THE KIBISOM RESPONSE:

  1. KIBISOM provides trainings using extension workers from local and national NGOs, videos about HIV/AIDS prevention, information about condom use, natural medicines, use of bed nets to prevent malaria, and kitchen gardening to improve nutrition.
  2. Recently the International Medical Corps (IMC) has created a new VCT (Voluntary Counseling and Testing) site a KIBISOM where members of the community can be tested for HIV anonymously.
  3. KIBISOM provides home-based care and makes daily visits to those who are too sick to care for themselves.
  4. Local and visiting volunteers are encouraged to share their knowledge and provide literacy, agricultural, and health training.

ACCESS TO WATER: The subsistence farmers in this community are highly dependent upon the long rains (March-June) for a successful crop. Unpredictable rain patterns, linked with climate change, lead to food insecurity and hunger in this region.

THE KIBISOM RESPONSE:

  1. KIBISOM works with CARE Kenya to bring large rain water tanks to the community.
  2. KIBISOM recently received a donkey as a donation. The donkey can be trained to carry drinking water from the lake when the rain tanks are empty.
  3. Surveying for a bore hole that would located centrally for easy community access is currently underway.

ACCESS TO HEALTH CARE: Access to clinics in Kaswanga (3 km away) and Mbita (8 km away). Currently, KIBISOM must depend upon dry roads and public transport.

THE KIBISOM RESPONSE:

  1. KIBISOM has a small dispensary at its main base in Kiagasa. KIBISOM provides natural medicine and other medications.
  2. KIBISOM is saving money to buy a small 4 wheel drive pick-up to increase access to town.

ACCESS TO EDUCATION: Illiteracy hinders access to information regarding health, nutrition, disease prevention.

THE KIBISOM RESPONSE:

  1. KIBISOM provides a kindergarten at the KIBISOM base, a school for Standard 1 and 2 aged children in Kaswanga center (KIBISOM 2), and a youth center in Loure (KIBISOM 3). These centers provide safe and structured learning environments for over 100 children. These children are exposed to Montessori and Waldorf school philosophies and are given the attention needed to become self-confident and begin to learn the values of education.
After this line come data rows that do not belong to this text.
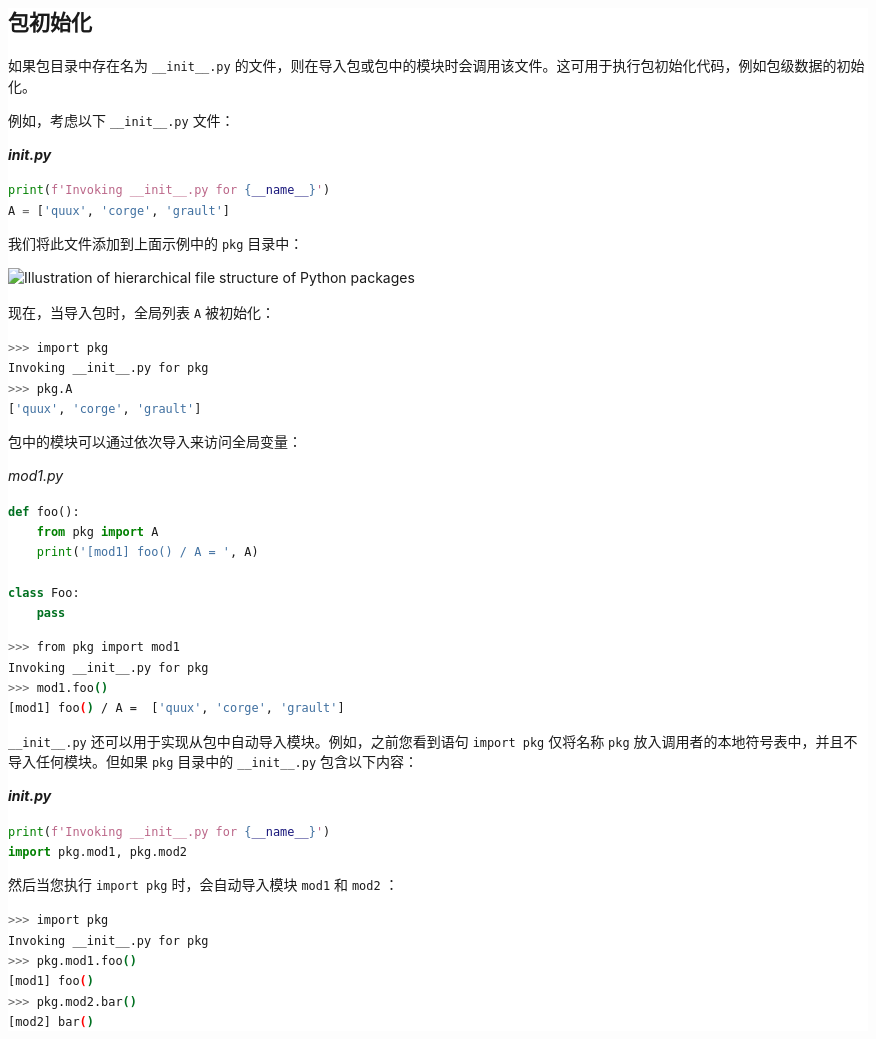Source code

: ## 包初始化

如果包目录中存在名为 `__init__.py` 的文件，则在导入包或包中的模块时会调用该文件。这可用于执行包初始化代码，例如包级数据的初始化。

例如，考虑以下 `__init__.py` 文件：

**_**init**.py_**

```python
print(f'Invoking __init__.py for {__name__}')
A = ['quux', 'corge', 'grault']
```

我们将此文件添加到上面示例中的 `pkg` 目录中：

![Illustration of hierarchical file structure of Python packages](https://files.realpython.com/media/pkg2.dab97c2f9c58.png)

现在，当导入包时，全局列表 `A` 被初始化：

```bash
>>> import pkg
Invoking __init__.py for pkg
>>> pkg.A
['quux', 'corge', 'grault']
```

包中的模块可以通过依次导入来访问全局变量：

_mod1.py_

```python
def foo():
    from pkg import A
    print('[mod1] foo() / A = ', A)

class Foo:
    pass
```

```bash
>>> from pkg import mod1
Invoking __init__.py for pkg
>>> mod1.foo()
[mod1] foo() / A =  ['quux', 'corge', 'grault']
```

`__init__.py` 还可以用于实现从包中自动导入模块。例如，之前您看到语句 `import pkg` 仅将名称 `pkg` 放入调用者的本地符号表中，并且不导入任何模块。但如果 `pkg` 目录中的 `__init__.py` 包含以下内容：

**_**init**.py_**

```python
print(f'Invoking __init__.py for {__name__}')
import pkg.mod1, pkg.mod2
```

然后当您执行 `import pkg` 时，会自动导入模块 `mod1` 和 `mod2` ：

```bash
>>> import pkg
Invoking __init__.py for pkg
>>> pkg.mod1.foo()
[mod1] foo()
>>> pkg.mod2.bar()
[mod2] bar()
```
Those students who score well in primary schools are then sponsored by KIBISOM to attend secondary schools.
  2. KIBISOM provides school uniforms and other school supplies to children when possible to enable them to attend primary schools and encourages them to work hard and attain good grades in order to qualify for scholarships to attend secondary school.
  3. When funds are available from donors KIBISOM sends teacher candidates to trainings in Nairobi, and sponsors as many children with good grades as possible so that they can attend secondary school.

ACCESS TO FOOD: KIBISOM is aware that direct food aid is only a band-aid solution, but can provide basic foods when necessary.

THE KIBISOM RESPONSE:

  1. In times need, KIBISOM provides 6 kg of food to each of its members. These foods include rice, maize flour and sugar. While this is not a long-term solution, it ensures survival while the members continue to work on more sustainable projects to create lasting food security.

INCOME GENERATION: The main livelihood activity is subsistence farming. Thus, if there is a poor crop generated from the one long rainy season people will not have enough food for that year

THE KIBISOM RESPONSE:

  1. Activities include soap and papermaking, tye-dying cloths, sewing school uniforms, handicraft production, tree planting, garden work, etc. Most of these activities are carried out during the dry season when there is less work at the home gardens (“shamba”).
  2. KIBISOM provides small loans to start small kiosks or purchase and re-sell items from Mbita in the community.
  3. KIBISOM provides fishing nets and access to a boat to trusted fishermen in the community who will report their catch and share/sell their fish.

Since 1996, Esther has worked daily with KIBISOM members, which now comprise over 150 people, to help create an empowered, educated, healthy, self-reliant, and food secure population.